I Was a Teen Living With Anxiety
I Was a Teen Living With Anxiety
3 min read
All of my photos from high school feel like a lie. Well, not entirely, but they certainly don’t tell the whole story. If you look at my social media during that time, I look happy — and I was. I got great grades. I attended most social events, and I was in the stands at every Friday night football game as a clarinet player in my school’s marching band. I was also making life-long friends, many of whom I still keep in touch with more than a decade later.
So, why do I look back on my adolescence with anything but fondness?
At the time, I didn’t have a word for the constant panic and worry I felt every day. The unrelenting need to be better and do better. No accomplishment, no grade, no form of praise was ever enough. I felt like I was juggling a million balls in the air, carrying an impossible weight for any 16-year-old to handle, and failure was my biggest fear.
I often wonder how many of my peers felt a similar pressure. At the time, it seemed like I was completely alone in my struggles. I would stay up until past midnight studying for exams and doing extra credit for classes that I was already passing, just because I felt like I needed as close to a perfect grade as humanly possible. I never said no to an extracurricular, for fear that the one I turned down would be the stain on my college application I would never recover from.
Imagine you’re running on a hamster wheel, and you just keep going faster and faster to the point that you feel like you’re so out of breath that your lungs are going to explode, but there’s no way off. There’s no way to stop. That’s how I felt every day for pretty much my entire adolescence.
And still, somehow, I convinced myself I wasn’t doing enough. I would never be doing enough.

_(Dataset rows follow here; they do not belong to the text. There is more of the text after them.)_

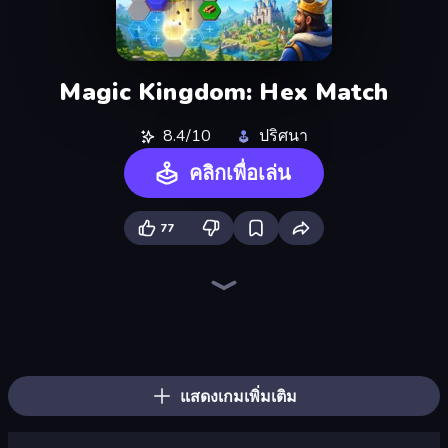
Magic Kingdom: Hex Match
8.4/10
ปริศนา
คลิกเพื่อเล่น
77
Piles of Mahjong
Screw Out: Bolts and Nuts
Skydom
Piece of Cake: Merge and Bake
Arrow Escape
Yarn Fever! Unravel Puzzle
Goods Triple Match 3D
Skydom: Reforged
Mahjongg Solitaire
Pixel Blast
Hexa Sort
Candy Riddles
Car OUT! Jam Parking Puzzle
Sushi Puzzle
Color Water Sort 3D
Tap Away Story
Match Arena
Mahjong Puzzle: Tile Match
แสดงเกมเพิ่มเติม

I sought out therapy in adulthood, which gave me a word for everything I was feeling: anxiety. To this day, my anxiety still manifests in many of the same ways. My fear of failure has not gone away, but I’ve learned how to cope.
First and foremost, I’ve learned how to slow down. Trust me, it is not easy, and I am not perfect. I still have a tendency to bite off much more than I can chew, because I worry that if I don’t, I’ll never be as accomplished as I hope to be. I am very much a work in progress. I probably always will be.
But even just having a word for these feelings makes life so much better. I’m able to identify how my anxiety manifests, which then allows me to get it in check before I spiral out of control and find myself back on that hamster wheel. I wish I could go back and tell my younger self that my brain is playing tricks on me. I am doing more than enough. I am more than enough, whether I do that extra credit assignment or not.